- Instruction A: Retype the passage of the Rails migration post that starts with "Rails Migration: When" and goes on through "following for development.wombatsecurity.com.".

- Text under study:
[Start of Attachment]
Rails Migration: When you can't add a uniqueness constraint because you already have duplicates
Article Table of Contents
- This post has been updated to reflect some lessons learned while running this migration in production. Don’t leave a column without an index at any point in the migration. skip to section
- What’s the easy fix?
- Limit count, offset
I get to occasionally contribute to the Wombat Security dev blog. I wrote the following for development.wombatsecurity.com.
This post has been updated to reflect some lessons learned while running this migration in production. Don’t leave a column without an index at any point in the migration. skip to section #
For work, I picked up a bug where a CSV export was creating duplicate rows when it shouldn’t have been.
We generate the CSV export with a big ol’ SQL statement in some Elixir workers, and got the bug reproduced and found the problem was with how we did some joins on other columns.
We had something in the statement like this:
LEFT OUTER JOIN `reports` ON `reports`.`id` = `people`.`report_id`
LEFT JOIN `addresses` ON `addresses`.`people_id` = `people`.`id`
LEFT JOIN `favorite_colors` ON `favorite_colors`.`people_id` = `people.id`
In this highly contrived example, I found out that we’re expecting a single row in the favorite_colors
table for each person
, but we were getting multiple favorite_color
rows.
[End of Attachment]
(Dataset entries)
[Start of Attachment]
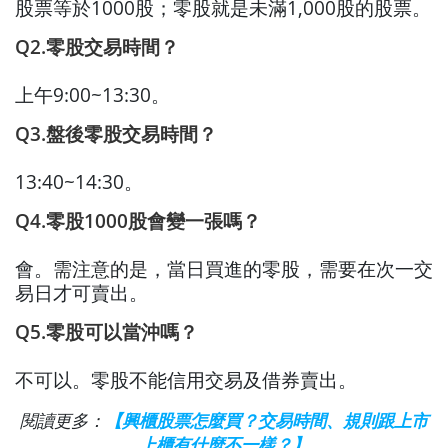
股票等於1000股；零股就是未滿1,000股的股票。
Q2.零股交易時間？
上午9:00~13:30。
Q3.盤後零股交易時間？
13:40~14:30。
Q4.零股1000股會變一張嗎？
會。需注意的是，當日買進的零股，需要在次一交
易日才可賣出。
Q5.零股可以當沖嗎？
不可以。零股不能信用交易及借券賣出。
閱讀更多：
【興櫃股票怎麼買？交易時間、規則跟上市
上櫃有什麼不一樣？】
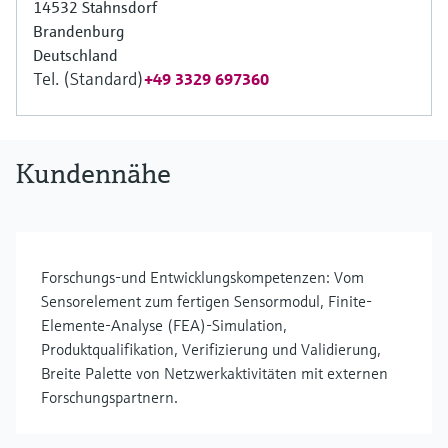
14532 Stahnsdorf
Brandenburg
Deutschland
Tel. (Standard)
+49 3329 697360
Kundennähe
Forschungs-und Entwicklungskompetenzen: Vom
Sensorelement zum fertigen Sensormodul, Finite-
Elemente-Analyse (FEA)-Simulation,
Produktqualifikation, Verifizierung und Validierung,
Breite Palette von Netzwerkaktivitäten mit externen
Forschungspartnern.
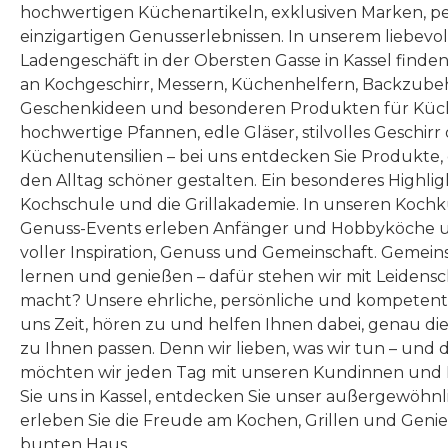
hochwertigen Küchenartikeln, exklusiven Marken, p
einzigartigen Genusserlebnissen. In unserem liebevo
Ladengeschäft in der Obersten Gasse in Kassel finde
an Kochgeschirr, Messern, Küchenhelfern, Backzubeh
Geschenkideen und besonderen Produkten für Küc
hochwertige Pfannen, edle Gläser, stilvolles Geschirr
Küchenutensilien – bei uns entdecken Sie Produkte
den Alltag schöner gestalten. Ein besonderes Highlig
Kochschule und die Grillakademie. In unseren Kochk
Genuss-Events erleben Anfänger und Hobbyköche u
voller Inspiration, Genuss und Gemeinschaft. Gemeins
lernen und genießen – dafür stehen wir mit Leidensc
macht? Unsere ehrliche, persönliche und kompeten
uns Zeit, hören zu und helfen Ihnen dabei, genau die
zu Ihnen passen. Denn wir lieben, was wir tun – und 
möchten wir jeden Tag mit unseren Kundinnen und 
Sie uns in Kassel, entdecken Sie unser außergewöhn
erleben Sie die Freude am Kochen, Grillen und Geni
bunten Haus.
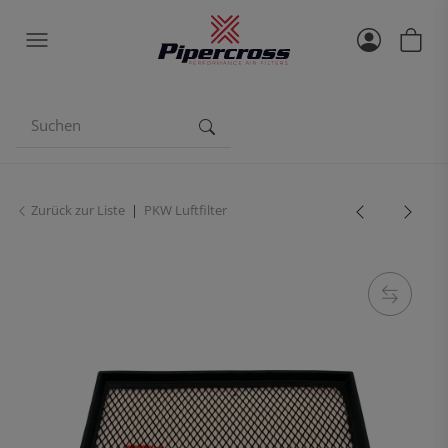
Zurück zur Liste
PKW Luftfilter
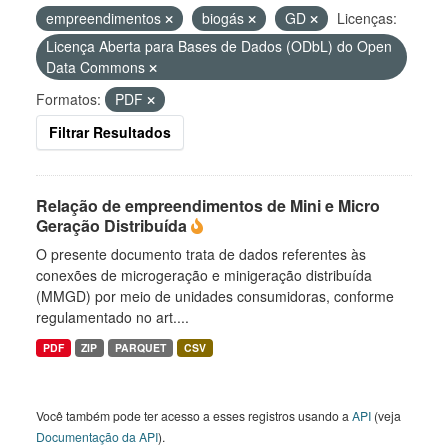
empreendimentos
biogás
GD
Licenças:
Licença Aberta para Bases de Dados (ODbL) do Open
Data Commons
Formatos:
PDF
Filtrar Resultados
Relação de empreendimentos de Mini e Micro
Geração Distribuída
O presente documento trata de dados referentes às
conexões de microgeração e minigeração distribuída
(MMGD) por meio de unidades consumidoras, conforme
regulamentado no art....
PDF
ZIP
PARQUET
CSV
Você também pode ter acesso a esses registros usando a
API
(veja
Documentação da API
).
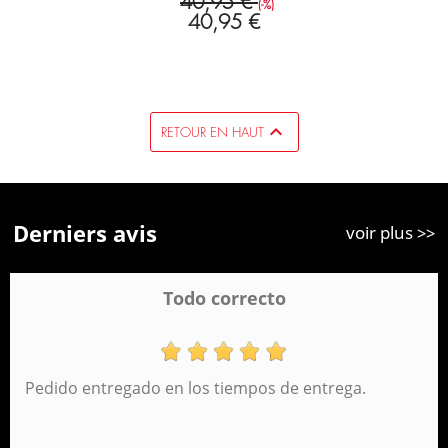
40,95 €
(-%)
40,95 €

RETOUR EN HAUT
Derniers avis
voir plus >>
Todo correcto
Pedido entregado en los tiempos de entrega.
[End of Attachment]
- Instruction B: Echo the lines of the dataset entries starting at the beginning of the entries and going on through the line with "Forschungspartnern.". Leave the pictures out of your answer.

- Task output A:
Rails Migration: When you can't add a uniqueness constraint because you already have duplicates
Article Table of Contents
- This post has been updated to reflect some lessons learned while running this migration in production. Don’t leave a column without an index at any point in the migration. skip to section
- What’s the easy fix?
- Limit count, offset
I get to occasionally contribute to the Wombat Security dev blog. I wrote the following for development.wombatsecurity.com.

- Task output B:
股票等於1000股；零股就是未滿1,000股的股票。
Q2.零股交易時間？
上午9:00~13:30。
Q3.盤後零股交易時間？
13:40~14:30。
Q4.零股1000股會變一張嗎？
會。需注意的是，當日買進的零股，需要在次一交
易日才可賣出。
Q5.零股可以當沖嗎？
不可以。零股不能信用交易及借券賣出。
閱讀更多：
【興櫃股票怎麼買？交易時間、規則跟上市
上櫃有什麼不一樣？】
14532 Stahnsdorf
Brandenburg
Deutschland
Tel. (Standard)
+49 3329 697360
Kundennähe
Forschungs-und Entwicklungskompetenzen: Vom
Sensorelement zum fertigen Sensormodul, Finite-
Elemente-Analyse (FEA)-Simulation,
Produktqualifikation, Verifizierung und Validierung,
Breite Palette von Netzwerkaktivitäten mit externen
Forschungspartnern.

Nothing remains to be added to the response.